Tuesday, September 29, 2009

How to Lose a Guy in 10 Seconds (or less)

Listen up, ladies, because I have found a guaranteed way to scare men away. 10 seconds....or less (hence the title...) They will run so fast they will be tripping over their words and feet as they scurry out the door. I know this because I tried it today, you know, because I had absolutely nothing to lose.
Mr. (un) fab came knocking again (okay, figuratively...it was a text, of course...so predictable, that guy.) This actually works to my favour, because I'm so much more creative with the written word than I am with the spoken word. I'm downright waxing poetic in these texts. It's brilliant, really.

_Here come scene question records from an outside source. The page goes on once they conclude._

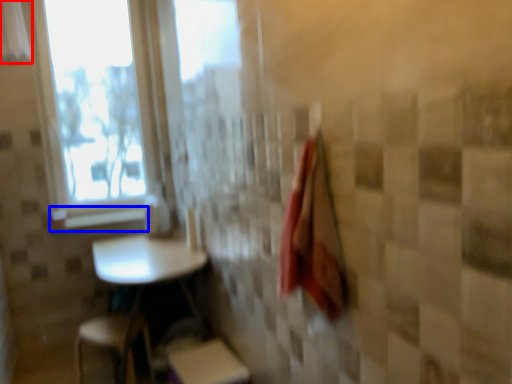
Question: Among these objects, which one is nearest to the camera, curtain (highlighted by a red box) or window sill (highlighted by a blue box)?

Choices:
 (A) curtain
 (B) window sill

Answer: (A)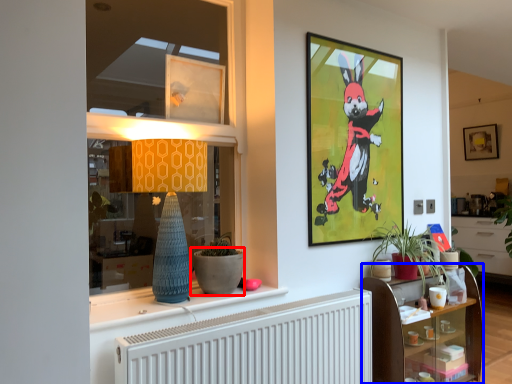
Question: Which point is further to the camera, flowerpot (highlighted by a red box) or shelf (highlighted by a blue box)?

Choices:
 (A) flowerpot
 (B) shelf

Answer: (B)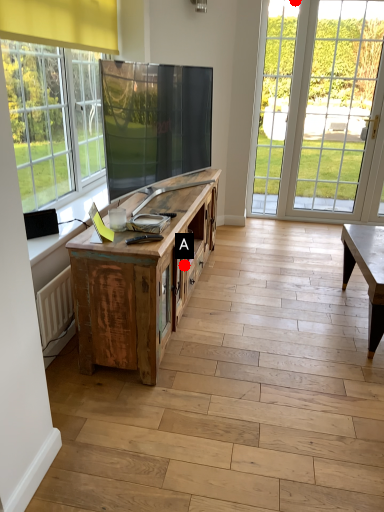
Question: Two points are circled on the image, labeled by A and B beside each circle. Which of the following is the farthest from the observer?

Choices:
 (A) A is further
 (B) B is further

Answer: (B)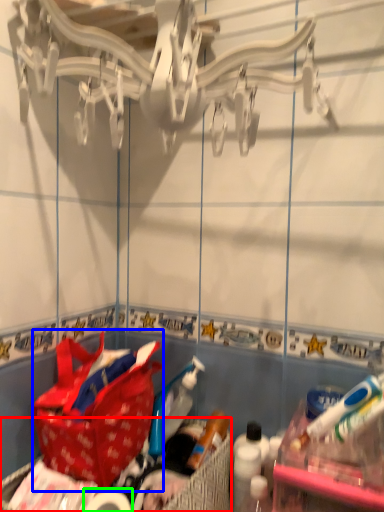
Question: Based on their relative distances, which object is nearer to picnic basket (highlighted by a red box)? Choose from handbag (highlighted by a blue box) and toilet paper (highlighted by a green box).

Choices:
 (A) handbag
 (B) toilet paper

Answer: (B)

So after a few texts about his actions-and-words-not-jiving issues, I laid it all out on the table. I told him that I was at total peace right now, and my life was calm and wonderful because I was going to church.

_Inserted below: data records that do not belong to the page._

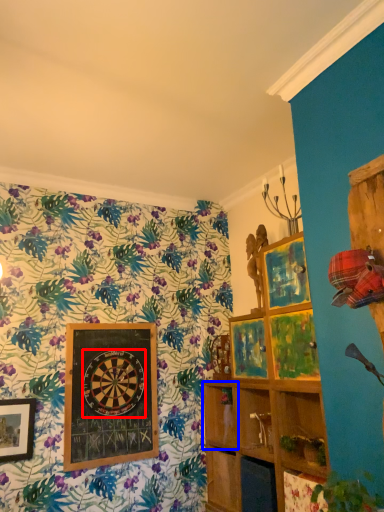
Question: Which of the following is the closest to the observer, design (highlighted by a red box) or shelf (highlighted by a blue box)?

Choices:
 (A) design
 (B) shelf

Answer: (A)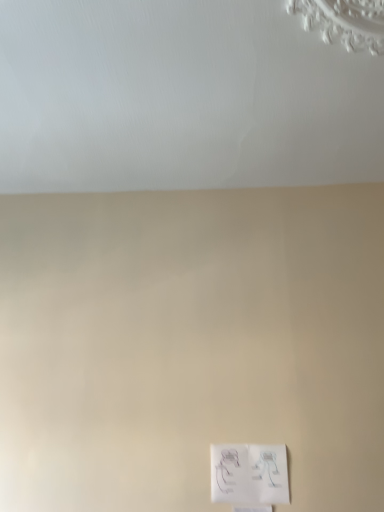
Question: In terms of width, does white matte ceiling at upper center look wider or thinner when compared to white paper at lower center?

Choices:
 (A) thin
 (B) wide

Answer: (B)

Question: Would you say white matte ceiling at upper center is inside or outside white paper at lower center?

Choices:
 (A) inside
 (B) outside

Answer: (B)

Question: Considering their positions, is white matte ceiling at upper center located in front of or behind white paper at lower center?

Choices:
 (A) front
 (B) behind

Answer: (A)

Question: Would you say white paper at lower center is to the left or to the right of white matte ceiling at upper center in the picture?

Choices:
 (A) left
 (B) right

Answer: (B)

Question: In terms of height, does white paper at lower center look taller or shorter compared to white matte ceiling at upper center?

Choices:
 (A) short
 (B) tall

Answer: (B)

Question: Considering the positions of white paper at lower center and white matte ceiling at upper center in the image, is white paper at lower center wider or thinner than white matte ceiling at upper center?

Choices:
 (A) wide
 (B) thin

Answer: (B)

Question: Considering their positions, is white paper at lower center located in front of or behind white matte ceiling at upper center?

Choices:
 (A) front
 (B) behind

Answer: (B)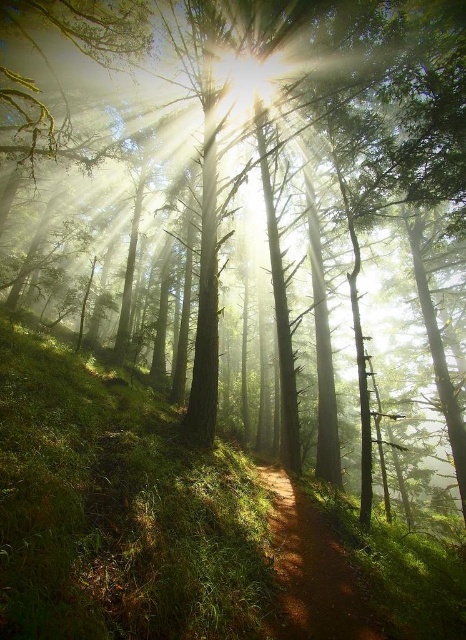
Question: Among these points, which one is farthest from the camera?

Choices:
 (A) (262, 81)
 (B) (297, 502)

I'm pretty confident I won't be hearing from Mr. (un) fab ever again. Seriously, 10 seconds...
He wished me well, and said he was so glad that I was happy. But that I should be really careful (and now I'm kicking myself for not saving the text, so I could repeat verbatim) because churches have a tendency to become "cult-like" and that I should "BEWARE" (seriously, capital letters and everything...) But don't get him wrong, he's 'religious' too. He believes there's a power higher than himself. I clarified that I'm not 'religious', but that I have been "saved by Grace" to which he said, "Be careful, hun" (ugh, so condescending) and after a few drawn out bu-byes, he was gone.
I did feel a little sad. Because I knew then that Mr. (un) Fab was really, truly unfabulous. Whatever else I liked or disliked about him seemed inconsequential because the more I talked about my faith, the more convinced he was that I was going to start wearing long, flowy peasant dresses, while singing 'Kum Ba Yah' and drinking Kool-aid. It bothered me, to say the least. But after a minute or two of feeling sorry for myself, I came to the realization that a new chapter cannot begin until the one before has been finished. I finished the (un) Fab chapter today. I finished it. There will be no waiting or hoping for his text, because I have moved on.
Now, there's just excitement for the next chapter. Someone who gets Christianity on a level deeper than religion, and can realize it's so much more than rituals and ideals - that it's a relationship. I have no idea where this man will come from, I have no idea when - but I have faith.